Ms autogr. 4 p. (21 x 13)

À Léon Palustre

Rome 24 mars 71

Mon cher ami,

Tu vas être bien étonné d'apprendre que je suis à Rome. Il est vrai que j'y suis venu avec quelque hésitation, comme nous allions au désert ou à la Mer Morte. Je désirais très vivement finir mes études et aussitôt que j'ai pu laisser mes parents sans danger à La Capelle, c'est-à-dire au lendemain de la paix, je suis accouru à Rome par le Bourbonnais et la Corniche, en m'arrêtant seulement à Nîmes chez des amis.

Je suis heureux de me retrouver ici et j'espère finir mes cours cette année. Il règne ici un calme suffisant pour travailler et les cours dont j'ai besoin se font encore au Collège Romain, dont les Piémontais ont pris la plus grande partie.

Les premiers jours de mon séjour à Rome ont été pour moi d'une profonde tristesse. Toute la partie saine de la population, qui est la plus nombreuse, considère les Piémontais comme nous considérions les Prussiens dans nos pays envahis. On rencontre dans les rues une écume de gens de mauvaise mine, qui n'ont su importer que des livres et des journaux corrupteurs et des femmes corrompues. C'est le cortège de la révolution. Quel contraste avec l'arrivée de la religion sur une terre nouvelle avec des missionnaires, des religieuses et l'évangile!

J'ai déjà eu le bonheur de voir le Saint-Père en audience au Vatican. Il a toujours le visage serein et une santé inaltérable. Il ne sort plus. Les cardinaux ont aussi quitté tout appareil extérieur et Rome n'aura pas les fêtes de Pâques cette année. Tout cela augmente les regrets des Romains, qui se voient en outre tous les jours accablés de nouveaux impôts. Les Piémontais semblent comprendre qu'ils n'ont aucune chance de rester ici. Malheureusement, ils auront le temps de détruire bien des choses. Ils se sont déjà emparés de huit couvents des plus importants, comme la Minerve, les Augustins, l'Oratoire, et ils menacent les autres.

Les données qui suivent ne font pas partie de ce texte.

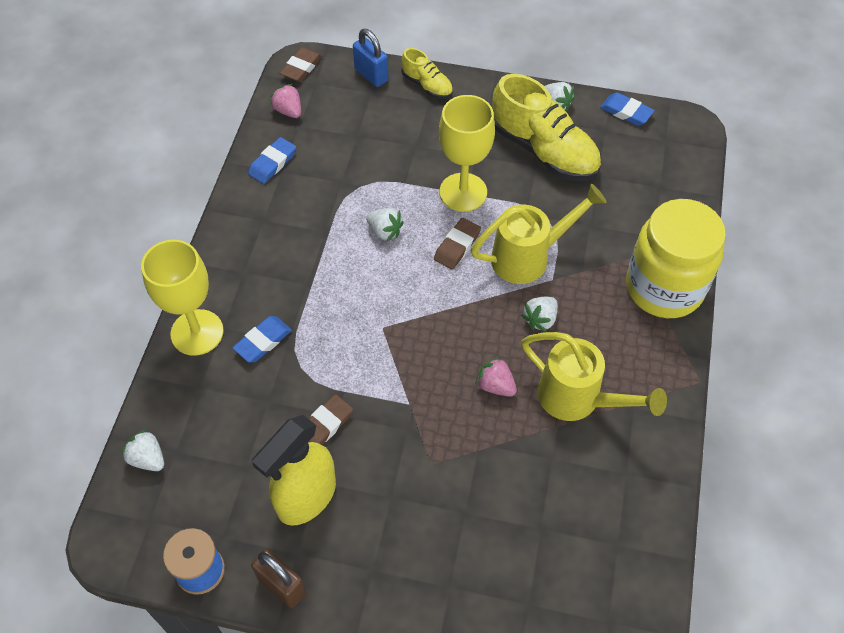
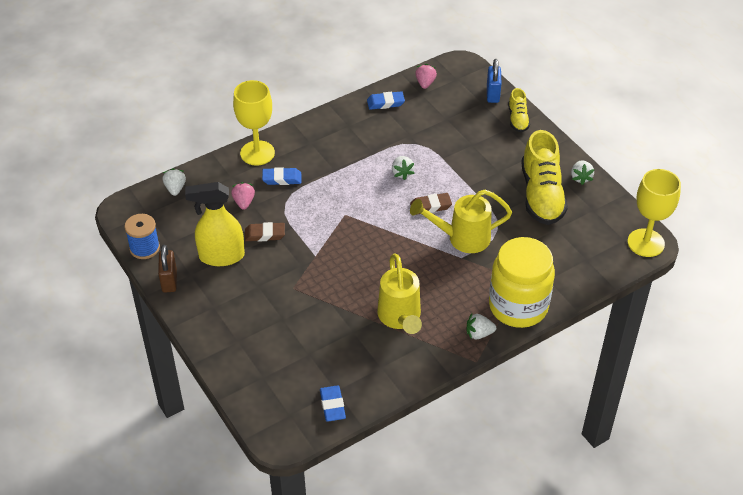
camera: 45 degrees right, 10 degrees down
(301, 67) = (459, 66): brown eraser -> none
(463, 192) = (468, 184): yellow goblet -> yellow goblet (646, 243)
(495, 385) = (367, 280): pink strawberry -> pink strawberry (244, 202)
(528, 257) = (462, 238): yellow watering can -> yellow watering can turned 150 degrees clockwise
(540, 319) = (429, 270): white strawberry -> white strawberry (479, 334)
(626, 112) = (619, 209): blue eraser -> blue eraser (332, 405)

Ma visite à Tours est encore remise à un autre temps. Écris-moi bientôt. Dis-moi si tu as eu à souffrir des Prussiens. À La Capelle, nous avons été providentiellement préservés. Pendant que tous les pays environnants étaient accablés de contributions, nous avons échappé à tout.

Nous aurons maintenant à traverser les difficultés intérieures qui sont le fruit de la révolution. Puisse la France en profiter et reprendre une constitution chrétienne1.

Adieu, cher ami.

Tout à toi en N.S.

L. Dehon, pr.

1 Allusion aux problèmes que posait la réorganisation politique du pays après la chute de l'empire. Élections, le 8 février, d'une assemblée à forte majorité pour la paix et l'ordre (ruraux, monarchistes…) et désignation, le 17 février, de Thiers comme chef du gouvernement provisoire. Préliminaires de la paix le 26 février. Le 3 mars, installation du gouvernement à Versailles et formation à Paris d'un comité de la Garde nationale. Le 18 mars, révolte des Parisiens contre la récupération par l'armée des canons de la Garde nationale à Montmartre, deux généraux sont assassinés, début de la Commune de Paris.